正想着,一旁传来一阵急促的呼唤,蒙骆猛地回神,就见身侧坐着的侍从焦急地看了他一眼,眼神示意上方。

景康帝不知道何时注意到了这边,老迈阴沉的目光直直地落在蒙骆身上。

“好他个蛮子!”京朝官员堆里传来一道不满的声音,“陛下问话竟敢不答!”

啧!蒙骆后背冒出一背的冷汗,他想着事情,竟然没注意到景朝皇帝在喊他!

“陛下恕罪!”蒙骆赶忙绕过桌案跪下请罪,“臣想午间那场狩猎一时失了神,还请陛下恕罪!”

哪怕嚣张到要请嫡公主和亲了,但西戎到底是大景的属国,大处越猖狂,小处就要越卑微,在这些礼仪方面上,还是要做得让人挑不出错才好。

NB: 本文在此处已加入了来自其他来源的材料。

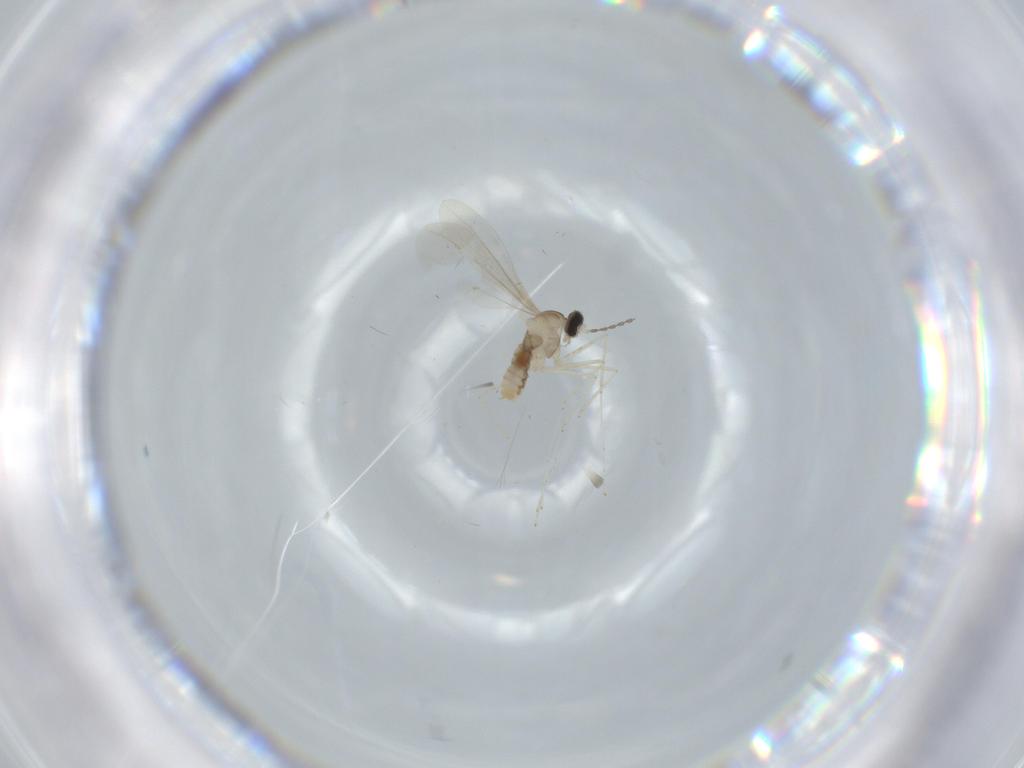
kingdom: Animalia
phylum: Arthropoda
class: Insecta
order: Diptera
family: Cecidomyiidae
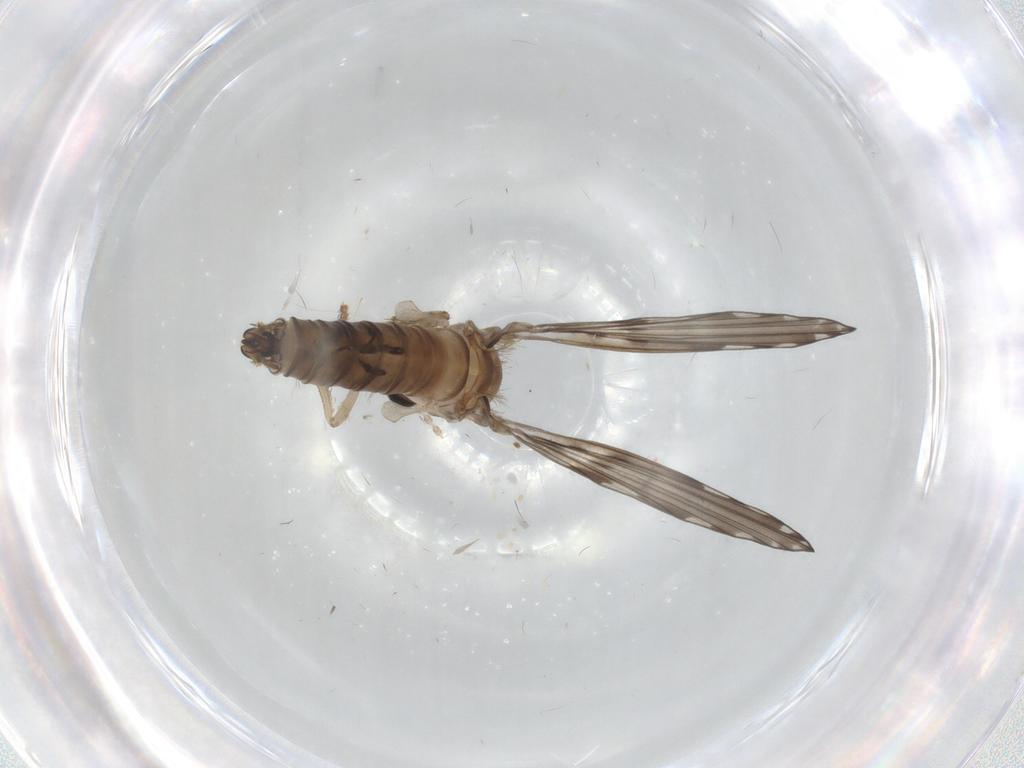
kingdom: Animalia
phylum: Arthropoda
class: Insecta
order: Diptera
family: Psychodidae
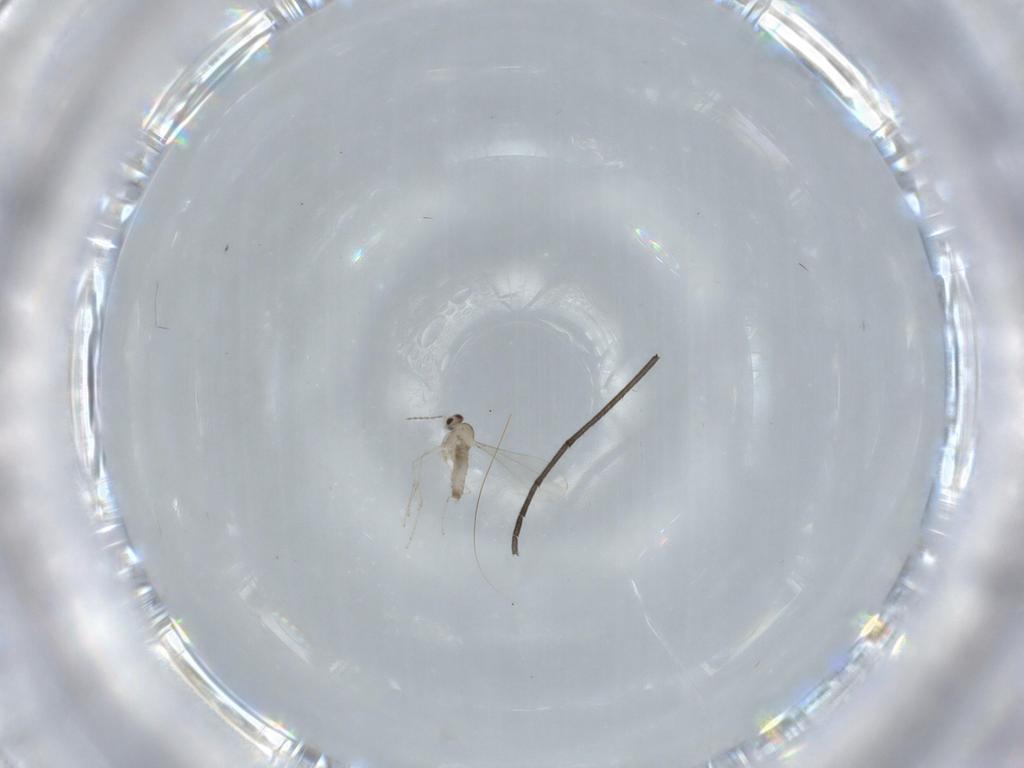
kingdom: Animalia
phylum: Arthropoda
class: Insecta
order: Diptera
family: Cecidomyiidae
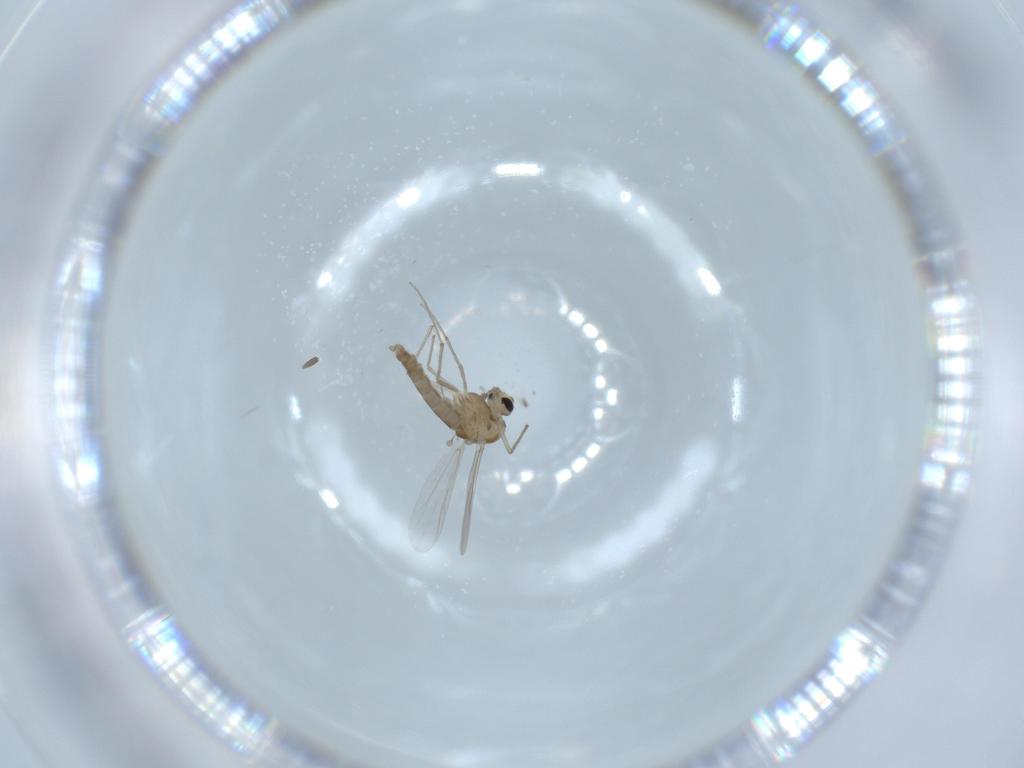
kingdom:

“也罢,”下午那场狩猎是太子拔得了头筹,提起这事,景康帝面色缓和了许多,大度地一挥手。

“起来吧,听闻王子喜爱江南诗书已久,机会难得,朕让人排了南戏,王子可要好好看看。”

“多谢陛下!”

蒙骆松了口气,赶忙起身退回坐席,见贵人离开,殿外的戏班子也动作迅速地小跑进来,还没等开唱,就听见哐的一声脆响。

“该死!”蒙骆无声地骂了句脏话,目光直直地看向自己身上玄青色的锦袍。

为表尊重,面见大景皇帝时他们都是穿景朝衣服的,丝绸做的衣裳也不似皮毛做的那般防水,上好的春茶在上面晕开一片深色痕迹。